<translation>Litoměřice Museum showcases the destroyed churches of Northern Bohemia</translation>

Publisher
ČTK
07.04.2015 17:25
Czech Republic

Litoměřice

Litoměřice - Today, the Regional Museum in Litoměřice opened an exhibition capturing dozens of destroyed churches in northern Bohemia. Religious buildings had to give way to mining and the communist regime. The exhibition has also attracted interest abroad and is expected to travel to Dresden, said Tomáš Hlaváček from the Society for the Renewal of Monuments in Úštěk.

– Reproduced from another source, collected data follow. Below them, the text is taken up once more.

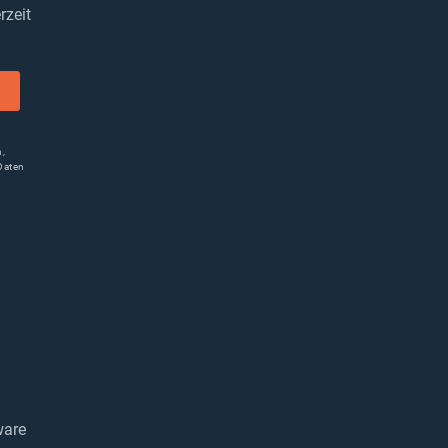
rzeit
n,
Daten
ware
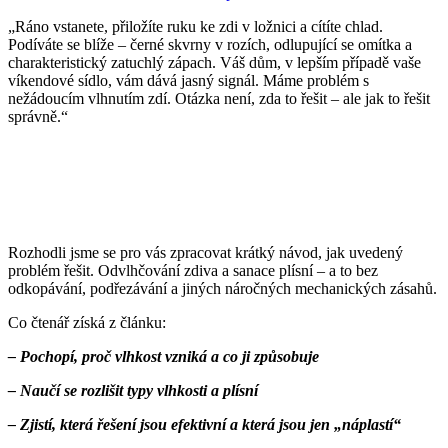
„Ráno vstanete, přiložíte ruku ke zdi v ložnici a cítíte chlad.
Podíváte se blíže – černé skvrny v rozích, odlupující se omítka a
charakteristický zatuchlý zápach. Váš dům, v lepším případě vaše
víkendové sídlo, vám dává jasný signál. Máme problém s
nežádoucím vlhnutím zdí. Otázka není, zda to řešit – ale jak to řešit
správně.“
Rozhodli jsme se pro vás zpracovat krátký návod, jak uvedený
problém řešit. Odvlhčování zdiva a sanace plísní – a to bez
odkopávání, podřezávání a jiných náročných mechanických zásahů.
Co čtenář získá z článku:
– Pochopí, proč vlhkost vzniká a co ji způsobuje
– Naučí se rozlišit typy vlhkosti a plísní
– Zjistí, která řešení jsou efektivní a která jsou jen „náplastí“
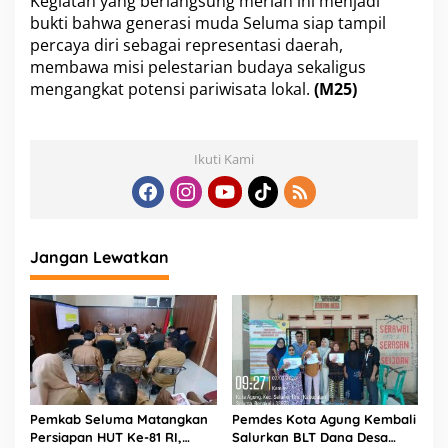
Kegiatan yang berlangsung meriah ini menjadi
bukti bahwa generasi muda Seluma siap tampil
percaya diri sebagai representasi daerah,
membawa misi pelestarian budaya sekaligus
mengangkat potensi pariwisata lokal.
(M25)
Ikuti Kami
Jangan Lewatkan
Pemkab Seluma Matangkan
Pemdes Kota Agung Kembali
Persiapan HUT Ke-81 RI,
Salurkan BLT Dana Desa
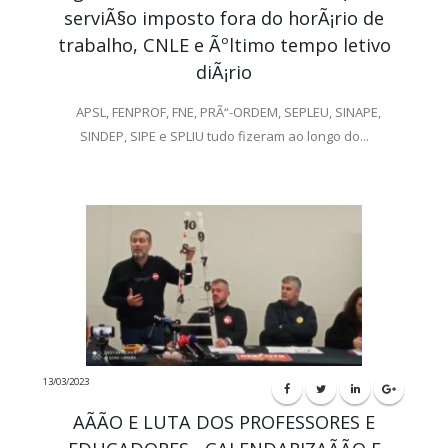
serviÃ§o imposto fora do horÃ¡rio de
trabalho, CNLE e Ãºltimo tempo letivo
diÃ¡rio
APSL, FENPROF, FNE, PRÃ“-ORDEM, SEPLEU, SINAPE,
SINDEP, SIPE e SPLIU tudo fizeram ao longo do...
13/03/2023
AÃÃO E LUTA DOS PROFESSORES E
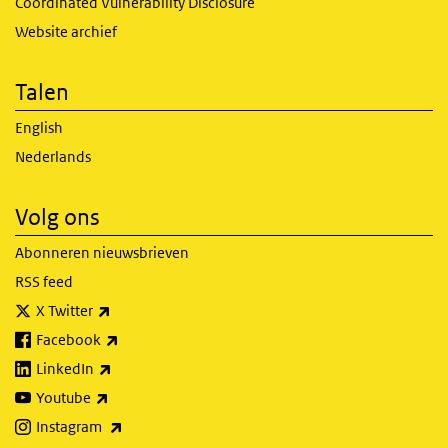
Coordinated Vulnerability Disclosure
Website archief
Talen
English
Nederlands
Volg ons
Abonneren nieuwsbrieven
RSS feed
(externe link)
X Twitter
(externe link)
Facebook
(externe link)
LinkedIn
(externe link)
Youtube
(externe link)
Instagram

    The exhibition maps the buildings destroyed between 1945 and 1989, with the association documenting the missing sacred monuments for several years. A total of 87 churches disappeared in the former North Bohemian Region. Visitors can see unique material about a late Gothic church that stood in the village of Rychnov at the top of the Czech Central Highlands and could be seen from tens of kilometers away. "The church secretary decided to clear the landscape in that region and remove the churches from villages as unnecessary buildings. Thus, this Gothic church, which was visible from afar, was blown up," Hlaváček told ČTK. Similar fates befell other dozens of buildings. Other sacred monuments had to make way for lignite mining, the construction of the Nechranice Reservoir, or the advance of the army.
    According to Hlaváček, the communist regime tested in northern Bohemia how the people would react when churches were gradually destroyed on a large scale. "Unfortunately, they reacted minimally or not at all, so between Úštěk and Děčín, in the area around Lovečkovice and Verneřice, there is a landscape without any churches because in the 1980s the church secretary managed to blow them up. In just a few years, eight churches," added Hlaváček.
    The exhibition is traveling around the Czech Republic and has also been on display at the Sudeten German Center in Munich. "Now discussions are underway for loans to Dresden and Bautzen," Hlaváček added. The exhibition will be on display at the regional museum in Litoměřice until May 24.